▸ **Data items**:
-- -- --
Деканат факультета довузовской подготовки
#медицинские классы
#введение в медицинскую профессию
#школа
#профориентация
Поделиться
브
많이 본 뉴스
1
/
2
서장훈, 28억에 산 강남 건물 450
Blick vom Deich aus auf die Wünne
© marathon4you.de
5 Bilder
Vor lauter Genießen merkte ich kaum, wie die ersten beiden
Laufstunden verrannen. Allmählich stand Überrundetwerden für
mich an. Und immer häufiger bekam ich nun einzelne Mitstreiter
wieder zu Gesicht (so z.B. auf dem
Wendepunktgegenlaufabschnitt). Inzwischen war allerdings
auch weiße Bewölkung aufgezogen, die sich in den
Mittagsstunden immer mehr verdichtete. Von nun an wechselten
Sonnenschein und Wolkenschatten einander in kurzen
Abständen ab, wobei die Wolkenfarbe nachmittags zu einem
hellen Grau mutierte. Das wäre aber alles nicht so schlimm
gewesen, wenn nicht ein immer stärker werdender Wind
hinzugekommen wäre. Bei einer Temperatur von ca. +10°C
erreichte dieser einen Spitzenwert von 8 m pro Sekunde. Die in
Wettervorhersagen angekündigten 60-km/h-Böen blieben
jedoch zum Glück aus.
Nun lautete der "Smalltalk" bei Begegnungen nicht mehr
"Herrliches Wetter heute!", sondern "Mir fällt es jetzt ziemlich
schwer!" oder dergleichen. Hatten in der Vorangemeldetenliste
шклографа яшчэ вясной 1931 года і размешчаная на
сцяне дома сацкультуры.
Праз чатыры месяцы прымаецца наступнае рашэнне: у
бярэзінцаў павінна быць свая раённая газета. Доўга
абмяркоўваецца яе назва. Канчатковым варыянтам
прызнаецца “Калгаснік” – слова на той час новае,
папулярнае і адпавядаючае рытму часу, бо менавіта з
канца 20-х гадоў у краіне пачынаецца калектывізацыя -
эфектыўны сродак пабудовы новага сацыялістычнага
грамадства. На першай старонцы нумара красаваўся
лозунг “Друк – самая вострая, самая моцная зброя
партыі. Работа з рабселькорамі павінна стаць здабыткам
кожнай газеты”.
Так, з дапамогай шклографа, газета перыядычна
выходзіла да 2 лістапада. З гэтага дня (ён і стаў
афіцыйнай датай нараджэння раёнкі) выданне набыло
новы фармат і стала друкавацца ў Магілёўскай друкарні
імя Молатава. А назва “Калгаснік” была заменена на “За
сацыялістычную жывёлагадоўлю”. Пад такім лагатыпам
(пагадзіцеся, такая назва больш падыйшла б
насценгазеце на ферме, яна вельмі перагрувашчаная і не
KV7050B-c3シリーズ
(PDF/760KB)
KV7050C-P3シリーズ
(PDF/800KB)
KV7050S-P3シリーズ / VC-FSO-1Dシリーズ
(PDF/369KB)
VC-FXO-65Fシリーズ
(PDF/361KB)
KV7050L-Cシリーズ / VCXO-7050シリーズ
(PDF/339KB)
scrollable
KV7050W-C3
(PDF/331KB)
-- -- --
▸ **Required work**: Copy every line of the data above exactly.

▸ **Solution to the problem**:
Деканат факультета довузовской подготовки
#медицинские классы
#введение в медицинскую профессию
#школа
#профориентация
Поделиться
브
많이 본 뉴스
1
/
2
서장훈, 28억에 산 강남 건물 450
Blick vom Deich aus auf die Wünne
© marathon4you.de
5 Bilder
Vor lauter Genießen merkte ich kaum, wie die ersten beiden
Laufstunden verrannen. Allmählich stand Überrundetwerden für
mich an. Und immer häufiger bekam ich nun einzelne Mitstreiter
wieder zu Gesicht (so z.B. auf dem
Wendepunktgegenlaufabschnitt). Inzwischen war allerdings
auch weiße Bewölkung aufgezogen, die sich in den
Mittagsstunden immer mehr verdichtete. Von nun an wechselten
Sonnenschein und Wolkenschatten einander in kurzen
Abständen ab, wobei die Wolkenfarbe nachmittags zu einem
hellen Grau mutierte. Das wäre aber alles nicht so schlimm
gewesen, wenn nicht ein immer stärker werdender Wind
hinzugekommen wäre. Bei einer Temperatur von ca. +10°C
erreichte dieser einen Spitzenwert von 8 m pro Sekunde. Die in
Wettervorhersagen angekündigten 60-km/h-Böen blieben
jedoch zum Glück aus.
Nun lautete der "Smalltalk" bei Begegnungen nicht mehr
"Herrliches Wetter heute!", sondern "Mir fällt es jetzt ziemlich
schwer!" oder dergleichen. Hatten in der Vorangemeldetenliste
шклографа яшчэ вясной 1931 года і размешчаная на
сцяне дома сацкультуры.
Праз чатыры месяцы прымаецца наступнае рашэнне: у
бярэзінцаў павінна быць свая раённая газета. Доўга
абмяркоўваецца яе назва. Канчатковым варыянтам
прызнаецца “Калгаснік” – слова на той час новае,
папулярнае і адпавядаючае рытму часу, бо менавіта з
канца 20-х гадоў у краіне пачынаецца калектывізацыя -
эфектыўны сродак пабудовы новага сацыялістычнага
грамадства. На першай старонцы нумара красаваўся
лозунг “Друк – самая вострая, самая моцная зброя
партыі. Работа з рабселькорамі павінна стаць здабыткам
кожнай газеты”.
Так, з дапамогай шклографа, газета перыядычна
выходзіла да 2 лістапада. З гэтага дня (ён і стаў
афіцыйнай датай нараджэння раёнкі) выданне набыло
новы фармат і стала друкавацца ў Магілёўскай друкарні
імя Молатава. А назва “Калгаснік” была заменена на “За
сацыялістычную жывёлагадоўлю”. Пад такім лагатыпам
(пагадзіцеся, такая назва больш падыйшла б
насценгазеце на ферме, яна вельмі перагрувашчаная і не
KV7050B-c3シリーズ
(PDF/760KB)
KV7050C-P3シリーズ
(PDF/800KB)
KV7050S-P3シリーズ / VC-FSO-1Dシリーズ
(PDF/369KB)
VC-FXO-65Fシリーズ
(PDF/361KB)
KV7050L-Cシリーズ / VCXO-7050シリーズ
(PDF/339KB)
scrollable
KV7050W-C3
(PDF/331KB)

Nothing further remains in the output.